Blockchain functions by users processing internal transactions. For example, User A wants to sell Bitcoin to User B. Users X, Y, and Z are alerted and incentivized to process that sale with coins. Users X, Y, and Z are prompted to solve a complex math equation to power the sales process. When solved, that equation creates the next ‘block’ in the chain. The user who solved the equation is awarded their coins. User A officially sells their Bitcoin to User B. It’s an economy that helps the internal network grow. Plus, blockchain isn’t only applicable to cryptocurrency — the premise powers the possibilities of Web3, too.

Blockchain Capabilities

Blockchain doesn’t require that users know anything about anyone else they do business with. There are different types of deployments for the same concept. For example, Web3 is what’s called a permissionless blockchain. Since there is no centralized area of business or control, users from all over the world have the same ownership over public data as anyone else and can see it accordingly.

Will This Actually Come to Life?

A professional working through a blockchain equation in this image from Shutterstock.
Web3 may be a ways away, but it presents important societal questions. (Image: Shutterstock)

Even though individuals and businesses already passionate about blockchain, NFTs, and cryptocurrency are likely to hop on board with Web3, there are looming questions for everyday people who don’t already use these technologies. Some considerations are:

Environmental impact

When blockchain users solve complex math equations, the power of those interactions zaps a ton of energy from global servers. Plus, the supercomputers working to solve these equations one after another aren’t built to do so. Thus, a byproduct of blockchain is e-waste. Laptops, servers, and other hardware are destroyed quickly because none of them were meant to perform this type of processing.

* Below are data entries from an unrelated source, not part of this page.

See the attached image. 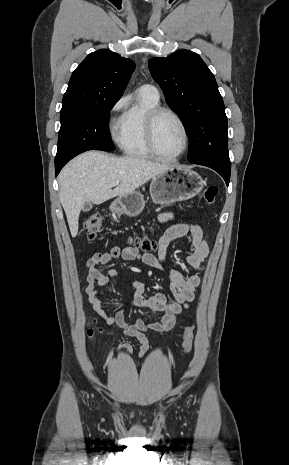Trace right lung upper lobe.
Returning <instances> with one entry per match:
<instances>
[{"instance_id":"1","label":"right lung upper lobe","mask_w":289,"mask_h":465,"mask_svg":"<svg viewBox=\"0 0 289 465\" xmlns=\"http://www.w3.org/2000/svg\"><path fill=\"white\" fill-rule=\"evenodd\" d=\"M134 66L132 60L106 49L90 53L72 73L61 112L120 99Z\"/></svg>"}]
</instances>
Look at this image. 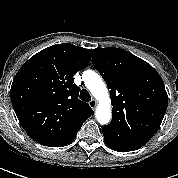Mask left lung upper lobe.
Instances as JSON below:
<instances>
[{
  "label": "left lung upper lobe",
  "instance_id": "obj_1",
  "mask_svg": "<svg viewBox=\"0 0 178 178\" xmlns=\"http://www.w3.org/2000/svg\"><path fill=\"white\" fill-rule=\"evenodd\" d=\"M93 65L104 78L112 103V121L102 127L104 140L136 150L159 129L168 95L159 73L130 52L114 47L93 49Z\"/></svg>",
  "mask_w": 178,
  "mask_h": 178
}]
</instances>
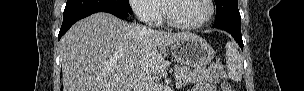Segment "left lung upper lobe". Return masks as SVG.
Wrapping results in <instances>:
<instances>
[{
  "label": "left lung upper lobe",
  "mask_w": 304,
  "mask_h": 91,
  "mask_svg": "<svg viewBox=\"0 0 304 91\" xmlns=\"http://www.w3.org/2000/svg\"><path fill=\"white\" fill-rule=\"evenodd\" d=\"M216 4V20H219L231 13L239 12L238 0H214Z\"/></svg>",
  "instance_id": "obj_1"
}]
</instances>
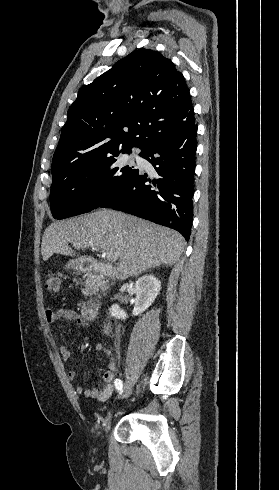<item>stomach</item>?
I'll return each instance as SVG.
<instances>
[{"instance_id":"obj_1","label":"stomach","mask_w":279,"mask_h":490,"mask_svg":"<svg viewBox=\"0 0 279 490\" xmlns=\"http://www.w3.org/2000/svg\"><path fill=\"white\" fill-rule=\"evenodd\" d=\"M65 270H77V264L75 260H70L65 266Z\"/></svg>"}]
</instances>
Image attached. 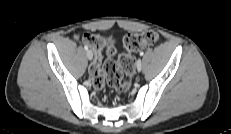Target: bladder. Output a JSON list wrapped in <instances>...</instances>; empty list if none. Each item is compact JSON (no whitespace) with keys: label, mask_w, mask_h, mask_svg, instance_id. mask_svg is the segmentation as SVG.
<instances>
[{"label":"bladder","mask_w":231,"mask_h":134,"mask_svg":"<svg viewBox=\"0 0 231 134\" xmlns=\"http://www.w3.org/2000/svg\"><path fill=\"white\" fill-rule=\"evenodd\" d=\"M105 49L107 52H109V50L111 49V41H108L106 46H105Z\"/></svg>","instance_id":"1"}]
</instances>
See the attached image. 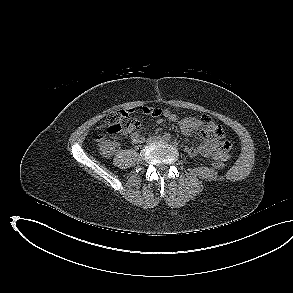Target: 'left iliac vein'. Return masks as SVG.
I'll list each match as a JSON object with an SVG mask.
<instances>
[{"mask_svg":"<svg viewBox=\"0 0 293 293\" xmlns=\"http://www.w3.org/2000/svg\"><path fill=\"white\" fill-rule=\"evenodd\" d=\"M163 142H167L166 140H162Z\"/></svg>","mask_w":293,"mask_h":293,"instance_id":"left-iliac-vein-1","label":"left iliac vein"}]
</instances>
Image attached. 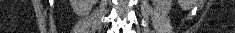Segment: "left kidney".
Instances as JSON below:
<instances>
[{
    "label": "left kidney",
    "instance_id": "obj_1",
    "mask_svg": "<svg viewBox=\"0 0 235 33\" xmlns=\"http://www.w3.org/2000/svg\"><path fill=\"white\" fill-rule=\"evenodd\" d=\"M155 8L162 14H167L172 6V0H152Z\"/></svg>",
    "mask_w": 235,
    "mask_h": 33
}]
</instances>
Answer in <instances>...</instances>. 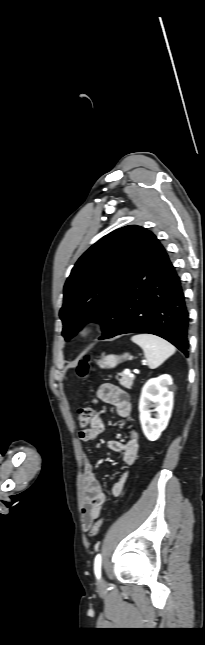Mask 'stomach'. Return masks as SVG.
I'll list each match as a JSON object with an SVG mask.
<instances>
[{"instance_id": "0dacf381", "label": "stomach", "mask_w": 205, "mask_h": 645, "mask_svg": "<svg viewBox=\"0 0 205 645\" xmlns=\"http://www.w3.org/2000/svg\"><path fill=\"white\" fill-rule=\"evenodd\" d=\"M129 358H130V356L127 353H125V354H123L121 356L110 354V355L105 356L101 360H99L97 362V364L102 369H111V368H115L123 360H127Z\"/></svg>"}]
</instances>
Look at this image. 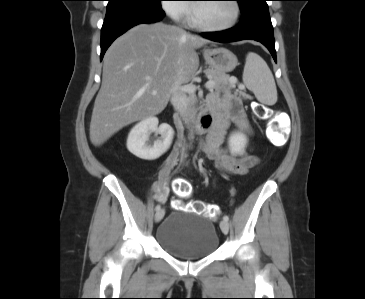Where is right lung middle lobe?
<instances>
[{
    "mask_svg": "<svg viewBox=\"0 0 365 299\" xmlns=\"http://www.w3.org/2000/svg\"><path fill=\"white\" fill-rule=\"evenodd\" d=\"M107 11L130 5L161 6L162 0H108Z\"/></svg>",
    "mask_w": 365,
    "mask_h": 299,
    "instance_id": "obj_1",
    "label": "right lung middle lobe"
}]
</instances>
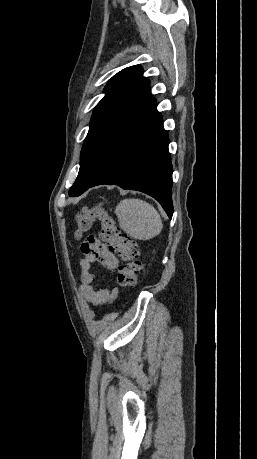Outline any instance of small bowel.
<instances>
[{
    "label": "small bowel",
    "mask_w": 257,
    "mask_h": 459,
    "mask_svg": "<svg viewBox=\"0 0 257 459\" xmlns=\"http://www.w3.org/2000/svg\"><path fill=\"white\" fill-rule=\"evenodd\" d=\"M83 257L79 261L80 268V293L93 305L111 304L118 296V288H100L95 284L99 269L114 272L118 260L112 251L97 239L91 237L81 245Z\"/></svg>",
    "instance_id": "1"
}]
</instances>
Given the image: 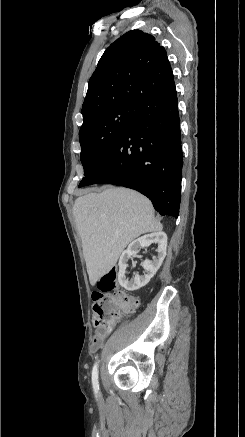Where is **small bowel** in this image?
<instances>
[{"label": "small bowel", "instance_id": "1", "mask_svg": "<svg viewBox=\"0 0 245 437\" xmlns=\"http://www.w3.org/2000/svg\"><path fill=\"white\" fill-rule=\"evenodd\" d=\"M106 336L107 335H105V336H97V335H95L94 340H93V345L95 347H99L102 344V342H103V340L105 339Z\"/></svg>", "mask_w": 245, "mask_h": 437}]
</instances>
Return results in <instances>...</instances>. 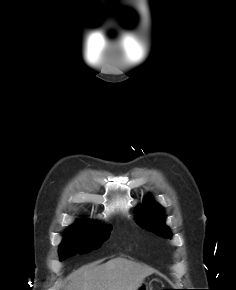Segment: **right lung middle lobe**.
Returning a JSON list of instances; mask_svg holds the SVG:
<instances>
[{
  "instance_id": "obj_1",
  "label": "right lung middle lobe",
  "mask_w": 236,
  "mask_h": 290,
  "mask_svg": "<svg viewBox=\"0 0 236 290\" xmlns=\"http://www.w3.org/2000/svg\"><path fill=\"white\" fill-rule=\"evenodd\" d=\"M111 227L97 226L94 223L73 225L66 232L59 247L60 260L76 253H88L100 247L111 232Z\"/></svg>"
}]
</instances>
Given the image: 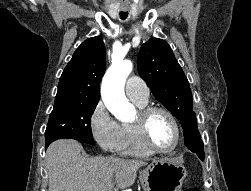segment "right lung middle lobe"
Masks as SVG:
<instances>
[{"mask_svg": "<svg viewBox=\"0 0 251 191\" xmlns=\"http://www.w3.org/2000/svg\"><path fill=\"white\" fill-rule=\"evenodd\" d=\"M97 103L72 104L53 108L45 131V146L62 138L94 145L91 116Z\"/></svg>", "mask_w": 251, "mask_h": 191, "instance_id": "right-lung-middle-lobe-1", "label": "right lung middle lobe"}]
</instances>
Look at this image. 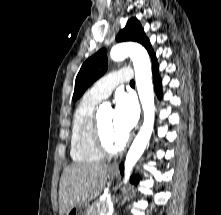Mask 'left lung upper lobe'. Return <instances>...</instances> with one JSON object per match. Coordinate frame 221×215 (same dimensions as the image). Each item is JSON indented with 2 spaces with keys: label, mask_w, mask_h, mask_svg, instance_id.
Segmentation results:
<instances>
[{
  "label": "left lung upper lobe",
  "mask_w": 221,
  "mask_h": 215,
  "mask_svg": "<svg viewBox=\"0 0 221 215\" xmlns=\"http://www.w3.org/2000/svg\"><path fill=\"white\" fill-rule=\"evenodd\" d=\"M116 40L118 42H138L147 49L151 57L155 55L149 39L146 37L141 24L136 18L128 20L125 28L117 35ZM107 66L106 49L99 50L84 62L76 77L73 101L79 99L86 89L106 72Z\"/></svg>",
  "instance_id": "obj_1"
}]
</instances>
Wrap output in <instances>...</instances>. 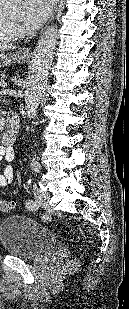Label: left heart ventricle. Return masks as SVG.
Returning <instances> with one entry per match:
<instances>
[{"label": "left heart ventricle", "instance_id": "obj_1", "mask_svg": "<svg viewBox=\"0 0 129 309\" xmlns=\"http://www.w3.org/2000/svg\"><path fill=\"white\" fill-rule=\"evenodd\" d=\"M11 20H12L13 22L19 24L20 21H21V17H20V16H12V17H11Z\"/></svg>", "mask_w": 129, "mask_h": 309}]
</instances>
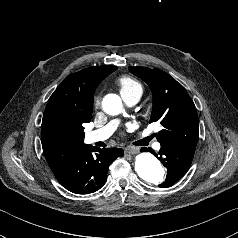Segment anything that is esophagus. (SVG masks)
I'll return each instance as SVG.
<instances>
[{"mask_svg": "<svg viewBox=\"0 0 238 238\" xmlns=\"http://www.w3.org/2000/svg\"><path fill=\"white\" fill-rule=\"evenodd\" d=\"M138 151H139V149L136 148V147H133V146H128V147L125 148V153L126 154H137Z\"/></svg>", "mask_w": 238, "mask_h": 238, "instance_id": "1", "label": "esophagus"}]
</instances>
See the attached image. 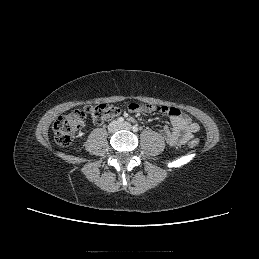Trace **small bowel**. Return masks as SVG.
Returning <instances> with one entry per match:
<instances>
[{
	"label": "small bowel",
	"instance_id": "1",
	"mask_svg": "<svg viewBox=\"0 0 259 259\" xmlns=\"http://www.w3.org/2000/svg\"><path fill=\"white\" fill-rule=\"evenodd\" d=\"M130 112L139 113H164L169 116L171 128L165 127L161 134L168 144L180 146L200 131L198 123L194 122L188 115L182 113L178 108L143 103L130 102L127 105Z\"/></svg>",
	"mask_w": 259,
	"mask_h": 259
}]
</instances>
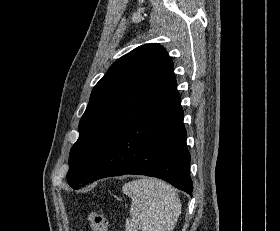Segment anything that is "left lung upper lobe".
Here are the masks:
<instances>
[{
  "label": "left lung upper lobe",
  "instance_id": "5c2ea615",
  "mask_svg": "<svg viewBox=\"0 0 280 231\" xmlns=\"http://www.w3.org/2000/svg\"><path fill=\"white\" fill-rule=\"evenodd\" d=\"M173 62L159 44L139 46L114 62L92 90L69 155L68 184L79 189L108 145L176 89Z\"/></svg>",
  "mask_w": 280,
  "mask_h": 231
}]
</instances>
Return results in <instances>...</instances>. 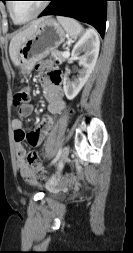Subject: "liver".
Listing matches in <instances>:
<instances>
[{
	"instance_id": "liver-1",
	"label": "liver",
	"mask_w": 133,
	"mask_h": 253,
	"mask_svg": "<svg viewBox=\"0 0 133 253\" xmlns=\"http://www.w3.org/2000/svg\"><path fill=\"white\" fill-rule=\"evenodd\" d=\"M44 19L45 18H41V19H37L31 22L28 27L18 32L11 39L10 45H9V54H10L11 61L14 65H16L17 63V55H18L19 49L21 48L23 43L36 32L38 26Z\"/></svg>"
}]
</instances>
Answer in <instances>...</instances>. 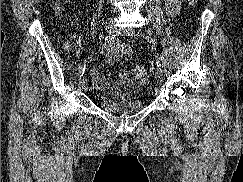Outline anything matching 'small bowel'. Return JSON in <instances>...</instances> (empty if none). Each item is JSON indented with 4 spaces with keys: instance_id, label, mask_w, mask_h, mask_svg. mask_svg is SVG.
Masks as SVG:
<instances>
[{
    "instance_id": "obj_1",
    "label": "small bowel",
    "mask_w": 243,
    "mask_h": 182,
    "mask_svg": "<svg viewBox=\"0 0 243 182\" xmlns=\"http://www.w3.org/2000/svg\"><path fill=\"white\" fill-rule=\"evenodd\" d=\"M181 0H166L165 13L169 19L174 18L180 7ZM102 52L111 65L116 64L125 55L131 52V48L118 40H113L102 47ZM90 76L94 87L98 90L113 91L116 94L121 93L122 90H130L133 88V83L129 78L126 70H120L117 74V80L111 84H105V79L97 67L90 69Z\"/></svg>"
}]
</instances>
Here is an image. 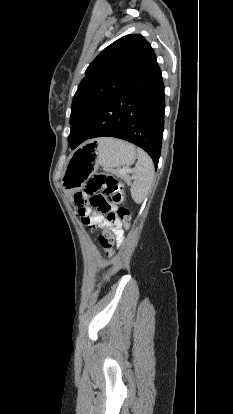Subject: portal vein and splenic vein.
<instances>
[{
    "label": "portal vein and splenic vein",
    "mask_w": 233,
    "mask_h": 414,
    "mask_svg": "<svg viewBox=\"0 0 233 414\" xmlns=\"http://www.w3.org/2000/svg\"><path fill=\"white\" fill-rule=\"evenodd\" d=\"M127 171H129V172H131V173H132V170H128V169H121V170H120V172H121V173H126Z\"/></svg>",
    "instance_id": "portal-vein-and-splenic-vein-1"
}]
</instances>
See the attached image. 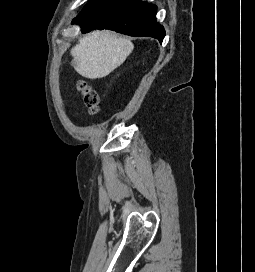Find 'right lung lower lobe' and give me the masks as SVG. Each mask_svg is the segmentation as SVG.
Masks as SVG:
<instances>
[{
    "label": "right lung lower lobe",
    "mask_w": 255,
    "mask_h": 272,
    "mask_svg": "<svg viewBox=\"0 0 255 272\" xmlns=\"http://www.w3.org/2000/svg\"><path fill=\"white\" fill-rule=\"evenodd\" d=\"M157 7L141 0H91L72 24L83 33L95 29H110L129 36L158 39L165 36L163 26L156 22Z\"/></svg>",
    "instance_id": "1"
}]
</instances>
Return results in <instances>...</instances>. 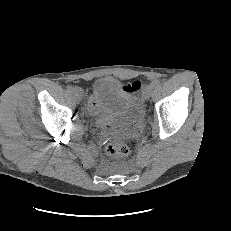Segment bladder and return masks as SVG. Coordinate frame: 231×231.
I'll list each match as a JSON object with an SVG mask.
<instances>
[{"label": "bladder", "mask_w": 231, "mask_h": 231, "mask_svg": "<svg viewBox=\"0 0 231 231\" xmlns=\"http://www.w3.org/2000/svg\"><path fill=\"white\" fill-rule=\"evenodd\" d=\"M93 96L108 114L122 116L132 105V92L113 77L98 78L93 84Z\"/></svg>", "instance_id": "obj_1"}]
</instances>
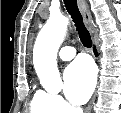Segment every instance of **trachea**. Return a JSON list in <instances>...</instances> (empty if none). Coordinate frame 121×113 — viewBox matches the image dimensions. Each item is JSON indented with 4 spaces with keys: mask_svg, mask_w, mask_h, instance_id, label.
<instances>
[{
    "mask_svg": "<svg viewBox=\"0 0 121 113\" xmlns=\"http://www.w3.org/2000/svg\"><path fill=\"white\" fill-rule=\"evenodd\" d=\"M64 3L68 13L71 15L73 22L75 23L77 30L79 31V37L82 44L87 48L91 47V36L83 23L82 16L77 6V1L64 0Z\"/></svg>",
    "mask_w": 121,
    "mask_h": 113,
    "instance_id": "1",
    "label": "trachea"
}]
</instances>
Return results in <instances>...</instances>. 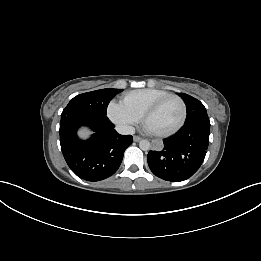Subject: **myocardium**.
Wrapping results in <instances>:
<instances>
[{
    "label": "myocardium",
    "mask_w": 261,
    "mask_h": 261,
    "mask_svg": "<svg viewBox=\"0 0 261 261\" xmlns=\"http://www.w3.org/2000/svg\"><path fill=\"white\" fill-rule=\"evenodd\" d=\"M169 99H175L179 102L180 106H181V117L179 122L177 123V125L175 127H173L172 129L168 130V131H164V132H155V131H151L147 128L146 126V122L148 120V118L163 104L165 103L167 100ZM186 116H187V108H186V104L184 102V100L176 95V94H168L166 96L161 97L160 99L156 100L155 102H153L143 113L142 115V122L144 124V126L155 136L158 137H168L171 136L173 134H175L176 132H178L182 126L185 123L186 120Z\"/></svg>",
    "instance_id": "f54148a6"
}]
</instances>
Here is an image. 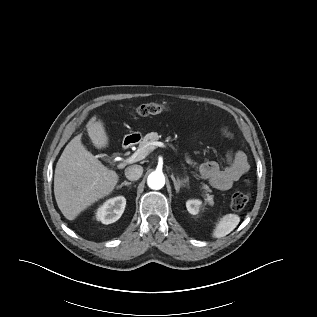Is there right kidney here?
I'll return each instance as SVG.
<instances>
[{
  "label": "right kidney",
  "instance_id": "right-kidney-1",
  "mask_svg": "<svg viewBox=\"0 0 317 317\" xmlns=\"http://www.w3.org/2000/svg\"><path fill=\"white\" fill-rule=\"evenodd\" d=\"M125 206L126 199L123 196L109 199L97 209L95 213L96 219L103 224H111L121 217Z\"/></svg>",
  "mask_w": 317,
  "mask_h": 317
}]
</instances>
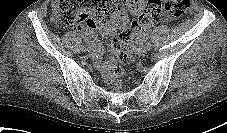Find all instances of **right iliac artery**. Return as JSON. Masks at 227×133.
<instances>
[{
	"label": "right iliac artery",
	"mask_w": 227,
	"mask_h": 133,
	"mask_svg": "<svg viewBox=\"0 0 227 133\" xmlns=\"http://www.w3.org/2000/svg\"><path fill=\"white\" fill-rule=\"evenodd\" d=\"M84 47H85V45H82V46H81V49L83 50V49H84Z\"/></svg>",
	"instance_id": "obj_1"
}]
</instances>
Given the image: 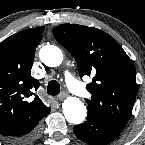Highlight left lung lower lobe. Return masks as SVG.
<instances>
[{"instance_id":"obj_1","label":"left lung lower lobe","mask_w":145,"mask_h":145,"mask_svg":"<svg viewBox=\"0 0 145 145\" xmlns=\"http://www.w3.org/2000/svg\"><path fill=\"white\" fill-rule=\"evenodd\" d=\"M122 129L121 126H115L88 115L84 123L74 126V133L87 144L106 145L112 142Z\"/></svg>"}]
</instances>
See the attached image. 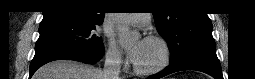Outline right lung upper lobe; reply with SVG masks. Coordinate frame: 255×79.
<instances>
[{"mask_svg":"<svg viewBox=\"0 0 255 79\" xmlns=\"http://www.w3.org/2000/svg\"><path fill=\"white\" fill-rule=\"evenodd\" d=\"M98 0H50L43 12V20L72 19L102 23L104 13L99 10Z\"/></svg>","mask_w":255,"mask_h":79,"instance_id":"1","label":"right lung upper lobe"}]
</instances>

When a laptop is trash, there are only so many places it can be disposed of safely. The rise of these technologies has made the problem of e-waste worse. Criticism about cloud energy usage is rampant due to this. If blockchain is a tenet of Web3, that means that the world essentially has to consent to higher emissions and more e-waste.

Lack of accountability

Blockchain technology functions on the premise that interactions are anonymous. All information is public. While it sounds excellent, in theory, that no private company owns personal data, these dynamics can be socially troubling and are linked to a rise in cybercrime.

If you scroll through all of the apps on your phone and review the information within them, even if it’s anonymous, would you want your data to be public instead of held and secured within one of these private companies? What if someone could find you based on your data or know things about you that aren’t appropriate for them to know?

When these circumstances arise via blockchain, there’s little that can be done. Data can’t be altered once it’s written. It exists forever and no entity has the power to alter it, unlike a Facebook post where both a user and the company can report or delete it. There are major ethical questions as to how this technology could be harnessed to fulfill all of its promises without sinking into the underbelly of its own capabilities.

Ease of entry

Let’s face it: For all of the excitement around cryptocurrency and the democratization of money around the world, it’s complicated stuff with a huge barrier to entry. Would your parents, uncles, aunts, or grandparents prefer to keep using Facebook and not own their data, or try their hand at something like blockchain?

Even though there are lofty goals at the end of the road for Web3 that may (or may not) be attainable, it’s not going to make using the internet any easier for people who are struggling with technological literacy. Many would argue that the goal should be to make the internet easier for people to use, not more difficult.